25 KASIM KADINA YÖNELİK ŞİDDETE KARŞI ULUSLARARASI MÜCADELE GÜNÜ NEDİR?
Mirabal Kardeşler olarak bilinen ve 25 Kasım 1960 yılında öldürülen Patria Mercedes Mirabal Reyes, María Argentina Minerva Mirabal Reyes, Antonia María Teresa Mirabal Reyes Dominik Cumhuriyeti’nde Rafael Trujillo diktatörlüğüne karşı mücadele veriyordu. Trujillo diktatörlüğüne karşı Clandestina isimli gizli bir örgüt kuran kardeşler bu dönemde diktatörlük tarafından düşman ilan edildii ve Trujillo bir konuşmasında, “Ülkede iki tehlike var: Kilise ve Mirabal Kardeşler” dedi.

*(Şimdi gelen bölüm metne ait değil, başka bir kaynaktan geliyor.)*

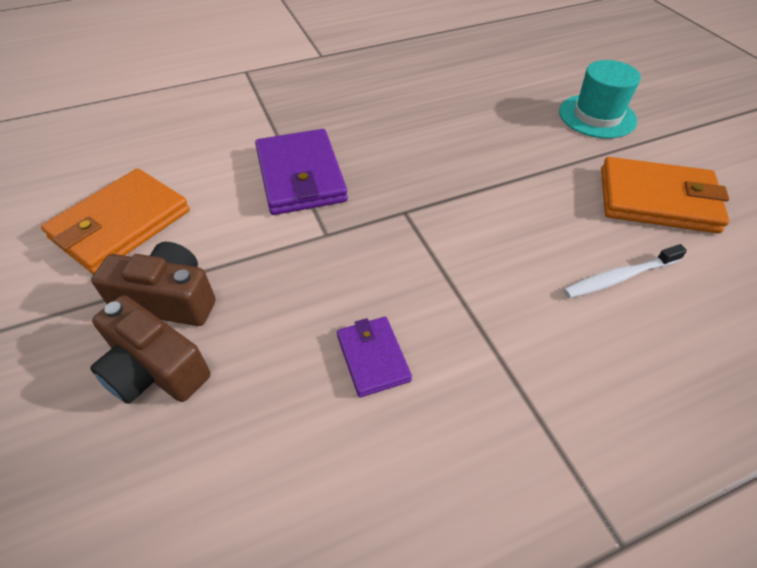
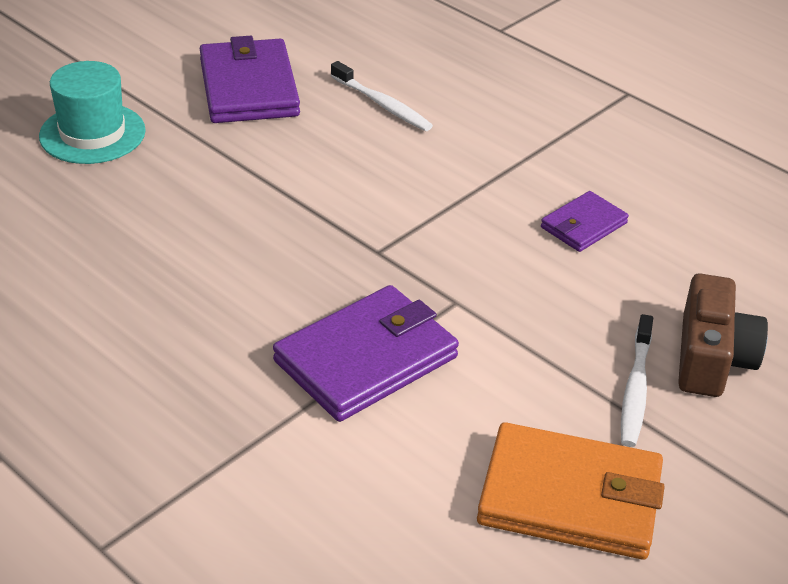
camera: 115 degrees left, 10 degrees down
brown camera [91,242,216,326] -> white toothbrush [621,314,653,447]
orange wallet [601,157,730,233] -> purple wallet [200,36,300,123]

Bu konuşmadan kısa bir süre sonra ise üç kız kardeş bir trafik kazası sonucu hayatlarını kaybetti. Fakat daha sonra bunun bir kaza olmadığı, öldürülmeden önce Mirabal kardeşlere işkence edildiği ortaya çıktı.
25 Kasım ilk olarak 1981 yılında Kolombiya’nın Bogoto şehrinde bir araya gelen Latin Amerikalı ve Karaipli Kadınlar Kongresinde, “Kadına Yönelik Şiddete Karşı Uluslararası Mücadele Günü” olarak ilan edildi. Ardından 1999 yılında Birleşmiş Milletler Genel Kurulu tarafından Kadına Yönelik Şiddete Karşı Uluslararası Mücadele Günü olarak ilan edildi.